Subject: Re: [boost] RFC: interest in Unicode codecs?
From: Phil Endecott (spam_from_boost_dev_at_[hidden])
Date: 2009-02-12 18:32:14
Cory Nelson wrote:
> Is there interest in having a Unicode codec library submitted to Boost?
> Here is what I have (only tested with GCC 4.3 on Debian, and VC++ 2008):
> Right now it is pretty simple to use:
> transcode<utf8, utf16le>(forwarditerator, forwarditeratorend,
> outputiterator, traits [, maximum]);
> transcode<wchar_encoding, utf32be>(inputrange, outputrange, traits [, maximum]);
> There is also a codecvt facet which supports any-to-any.

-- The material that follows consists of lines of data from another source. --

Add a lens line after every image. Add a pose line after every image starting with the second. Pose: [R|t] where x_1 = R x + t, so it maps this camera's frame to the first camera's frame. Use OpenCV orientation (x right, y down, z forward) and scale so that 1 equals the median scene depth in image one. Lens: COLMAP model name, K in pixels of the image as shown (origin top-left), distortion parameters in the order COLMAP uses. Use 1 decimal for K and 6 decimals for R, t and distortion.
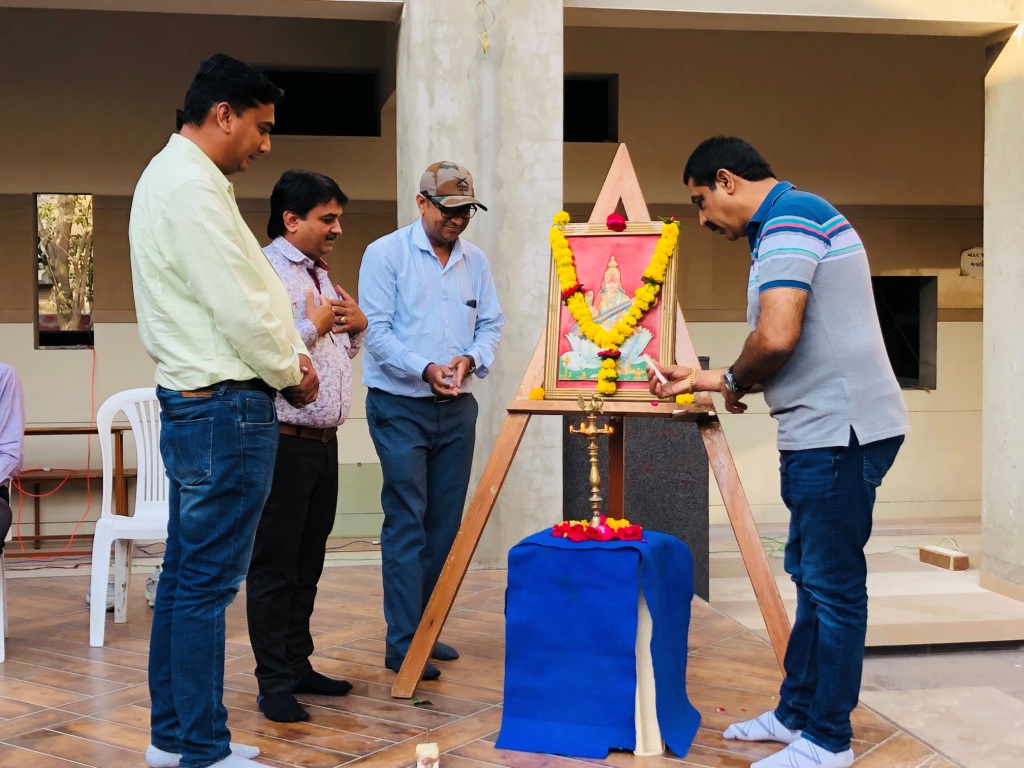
lens RADIAL K [[1474.8, 0, 512.0], [0, 1474.8, 384.0], [0, 0, 1]] dist [0.096454, -0.005899]
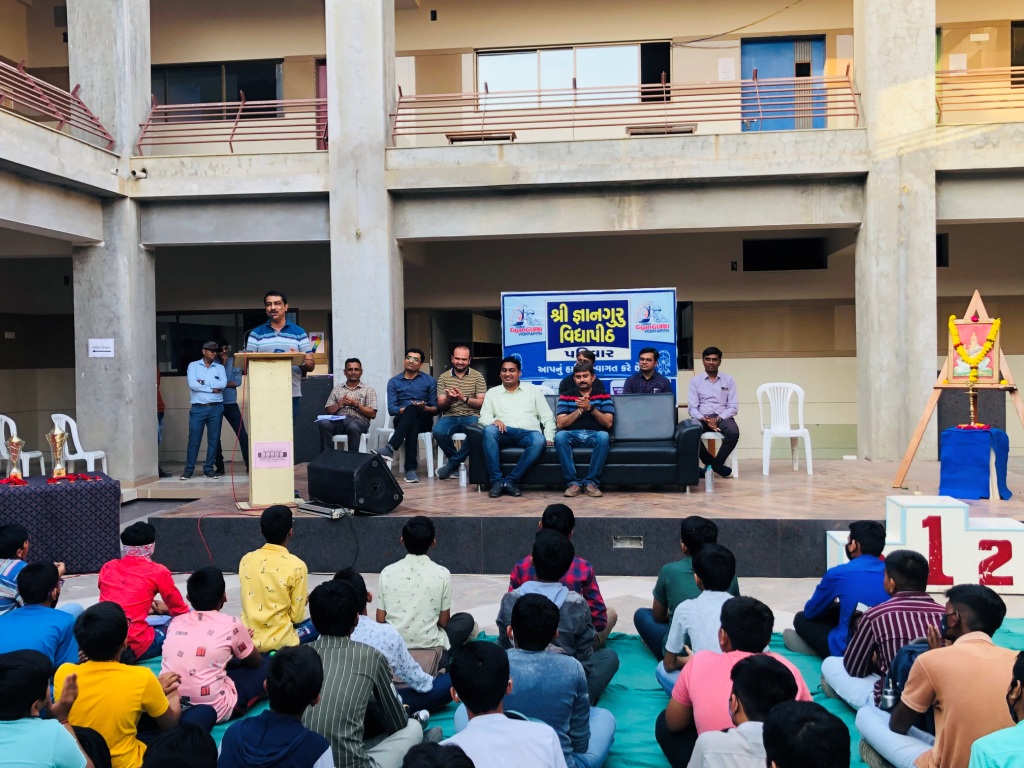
lens RADIAL K [[998.7, 0, 512.0], [0, 998.7, 384.0], [0, 0, 1]] dist [0.129350, -0.292014]
pose [[0.957216, -0.003139, -0.289359, -0.207815], [-0.000956, 0.999901, -0.014007, 0.038417], [0.289374, 0.013684, 0.957118, -1.045098]]
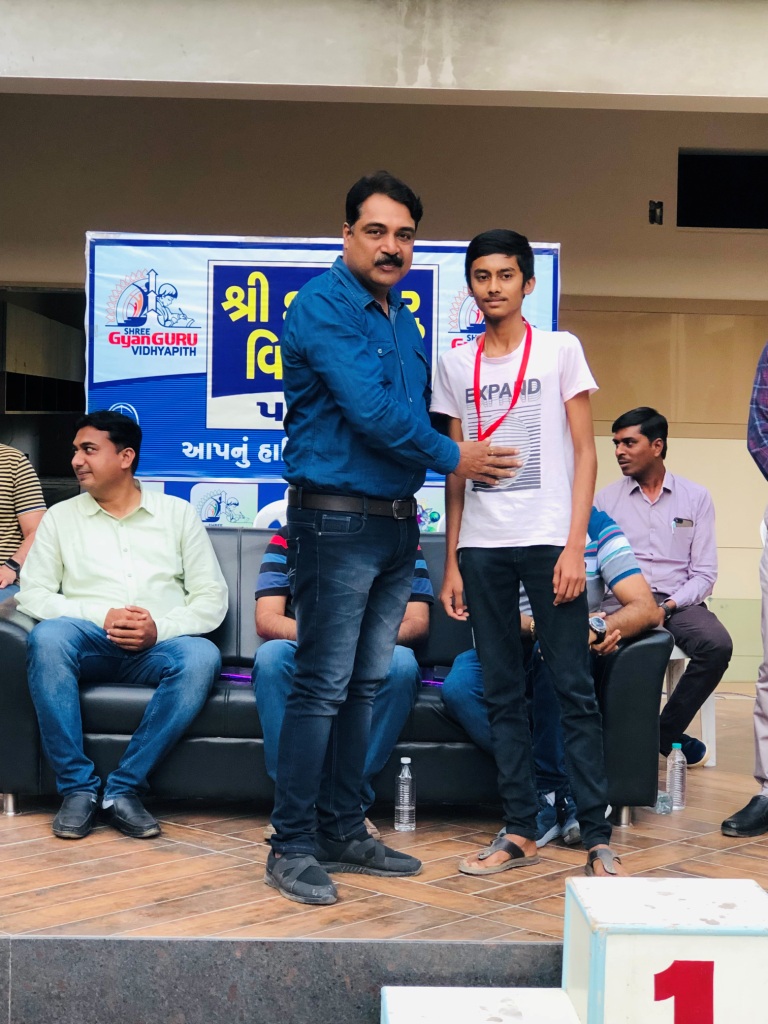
lens RADIAL K [[2009.1, 0, 384.0], [0, 2009.1, 512.0], [0, 0, 1]] dist [-0.176782, 2.099061]
pose [[0.988820, 0.032353, -0.145561, -0.403227], [-0.032078, 0.999476, 0.004235, 0.012465], [0.145622, 0.000482, 0.989340, -0.462792]]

> Supports UTF-8, UTF-16, and UTF-32, in little or big endian. Has a
> special wchar_encoding that maps to UTF-16 or UTF-32 depending on your
> platform. A traits class controls error handling.
Yes, Boost definitely ought to have Unicode conversion. Yours is not
the first proposal, and there is actually already one implementation
hidden inside another Boost library. I wrote some UTF conversion code
a while ago and was trying to build a more comprehensive character set
library around it but realised after a while that that was too mammoth
a job. So I think that getting _just_ the UTF conversion into Boost,
ASAP, is the right thing to do.
I've had a look at your code. I like that you have implemented what I
called an "error policy". It is wasteful to continuously check the
validity of input that comes from trusted code, but important to check
it when it comes from an untrusted source. However I'm not sure that
your actual conversion is as efficient as it could be. I spent quite a
while profiling my UTF8 conversion and came up with this:
I think that you could largely copy&paste bits of that into the right
places in your algorithm and get a significant speedup.
Having said all that, I must say that I actually use the code that I
wrote quite rarely. I now tend to use UTF8 everywhere and treat it as
a sequence of bytes. Because of the properties of UTF8 I find it's
rare to need to identify individual code points. For example, if I'm
scanning for a matching " or ) I can just look for the next matching
byte, without worrying about where the character boundaries are. If I
were to use a special UTF8-decoding iterator to do that scan I would
waste a lot of time do unnecessary conversions. I'm not sure what
conclusion to draw from that: perhaps just that any "UTF8 string", or
whatever, should come with a health warning that users should first
learn how UTF8 works and review whether or not they actually need it.